● **Action item A**: List every political party the blog post on strategic voting below refers to, using each name or abbreviation it gives.
● **Action item B**: Pick up the blog post on strategic voting below after its final sentence and keep writing it.

[Excerpted passage — start]

Strategically Yours, Don.
Over at Revolutionary Moderation, Don is well into mulling over strategic voting, and the concept of trading votes. For those of you scoring at home, Don and I go way back. Far back enough that I have a collection of favourite Don-isms, the most appropriate for this occasion being "The fights are so fierce because the stakes are so small." RevMod Don is waaaaaay more politically astute than anybody I know, but I can't believe anyone in Fort Harper, er, Alberta would work themselves up over strategic voting.
Strategic voting ranks with Patriotism as a last refuge of a scoundrel. The only masters it serves are polarization and the politics of fear. The more New Democrats think out loud about voting Liberal because they're scared of the big, scary, Conservatives, the more momentum the CPC picks up. There are still a disturbing number of people in Canada who cast their ballots on the basis of who they think is going to win. Paul Martin would have had a much more stable coalition last June if he hadn't gone running around the Lower Mainland in the last week of the campaign screaming about how the sky was falling. His antics pushed a lot of soft NDP votes to 3rd place Liberals and allowed Conservatives to come up the middle. How do you think we were saddled with two Grewals?

[Excerpted passage — finish]
[Data to examine — start]

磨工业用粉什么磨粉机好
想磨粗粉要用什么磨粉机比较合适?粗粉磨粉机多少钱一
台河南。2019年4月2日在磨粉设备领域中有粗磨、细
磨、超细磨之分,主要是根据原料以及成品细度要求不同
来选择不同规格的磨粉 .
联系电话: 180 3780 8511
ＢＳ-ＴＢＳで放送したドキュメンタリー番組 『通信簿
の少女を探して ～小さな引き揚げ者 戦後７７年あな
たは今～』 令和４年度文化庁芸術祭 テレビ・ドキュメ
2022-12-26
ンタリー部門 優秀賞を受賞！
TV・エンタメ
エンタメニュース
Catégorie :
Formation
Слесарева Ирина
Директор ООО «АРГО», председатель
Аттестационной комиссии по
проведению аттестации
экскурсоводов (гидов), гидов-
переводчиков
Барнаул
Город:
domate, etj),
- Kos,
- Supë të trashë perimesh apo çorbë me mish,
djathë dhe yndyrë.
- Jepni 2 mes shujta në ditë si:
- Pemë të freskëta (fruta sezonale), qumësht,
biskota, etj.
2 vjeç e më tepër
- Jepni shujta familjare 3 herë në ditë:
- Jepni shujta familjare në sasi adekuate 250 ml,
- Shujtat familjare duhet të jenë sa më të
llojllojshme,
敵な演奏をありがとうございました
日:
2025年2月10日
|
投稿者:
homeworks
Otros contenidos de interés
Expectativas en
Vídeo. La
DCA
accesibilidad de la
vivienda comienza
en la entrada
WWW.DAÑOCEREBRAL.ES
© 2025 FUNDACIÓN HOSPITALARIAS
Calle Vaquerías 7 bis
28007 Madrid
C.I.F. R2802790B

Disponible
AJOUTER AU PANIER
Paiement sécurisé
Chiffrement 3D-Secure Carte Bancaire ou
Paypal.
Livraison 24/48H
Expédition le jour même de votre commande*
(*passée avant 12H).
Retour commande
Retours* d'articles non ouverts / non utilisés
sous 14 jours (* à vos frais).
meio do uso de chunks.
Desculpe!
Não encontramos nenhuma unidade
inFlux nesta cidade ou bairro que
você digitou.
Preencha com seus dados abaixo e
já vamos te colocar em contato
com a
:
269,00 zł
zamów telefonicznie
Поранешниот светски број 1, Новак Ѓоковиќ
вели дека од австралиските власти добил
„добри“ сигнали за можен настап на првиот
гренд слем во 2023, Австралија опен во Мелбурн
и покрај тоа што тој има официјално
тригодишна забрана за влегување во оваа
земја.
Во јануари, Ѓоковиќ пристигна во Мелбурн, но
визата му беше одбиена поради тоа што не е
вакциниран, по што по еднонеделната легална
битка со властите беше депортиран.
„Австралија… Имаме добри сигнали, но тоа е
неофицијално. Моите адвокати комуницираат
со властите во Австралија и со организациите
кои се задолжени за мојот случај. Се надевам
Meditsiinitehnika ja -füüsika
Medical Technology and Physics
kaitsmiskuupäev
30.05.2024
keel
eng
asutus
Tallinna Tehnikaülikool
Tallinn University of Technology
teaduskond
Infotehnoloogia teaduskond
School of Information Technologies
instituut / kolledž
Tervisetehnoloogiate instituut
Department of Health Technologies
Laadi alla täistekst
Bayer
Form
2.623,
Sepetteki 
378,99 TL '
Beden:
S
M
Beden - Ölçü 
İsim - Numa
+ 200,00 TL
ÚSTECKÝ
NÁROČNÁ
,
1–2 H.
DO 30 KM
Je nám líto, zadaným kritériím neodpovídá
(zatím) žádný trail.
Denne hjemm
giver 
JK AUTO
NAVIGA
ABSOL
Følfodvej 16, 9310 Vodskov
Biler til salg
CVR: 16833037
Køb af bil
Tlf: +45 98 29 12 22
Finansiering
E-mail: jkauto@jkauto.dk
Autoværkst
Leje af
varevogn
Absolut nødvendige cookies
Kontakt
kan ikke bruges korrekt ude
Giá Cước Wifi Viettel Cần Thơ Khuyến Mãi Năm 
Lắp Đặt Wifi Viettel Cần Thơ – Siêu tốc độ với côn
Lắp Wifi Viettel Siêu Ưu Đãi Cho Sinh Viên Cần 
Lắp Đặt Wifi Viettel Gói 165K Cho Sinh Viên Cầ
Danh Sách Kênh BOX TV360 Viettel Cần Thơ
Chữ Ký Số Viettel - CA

[Data to examine — finish]

● **Response A**:
- New Democrats (NDP)
- Liberals
- Conservatives (CPC)

● **Response B**:
Of course, Don's experience in Edmonton Centre is different, given that Anne McClellan is once again dangling perilously over the electoral cliff. This page says let 'er drop. If Paul Martin was serious about shoring up the traditional Liberal base, he wouldn't be flogging the carcass of Mike Harris' political career as his Harper metaphor, he'd be getting in the right-wing faces of Jean Charest, Gordon Campbell AND Ralph Klein. These three less- than-wise men are all either on their way down or on their way out, but at least they're still around and could give the illusion of a little Trudeau-style federalist piss n' vinegar in good ol' Paulie Pockets. Sure, voters in Edmonton Centre and elsewhere in Alberta (Canada's Red State) will vomit on it and give the CPC two more seats, but voters in Ontario are more amenable to how the stuff tastes, and they can deliver way more seats to the Liberals.
As for trading votes: Dude....secret ballot....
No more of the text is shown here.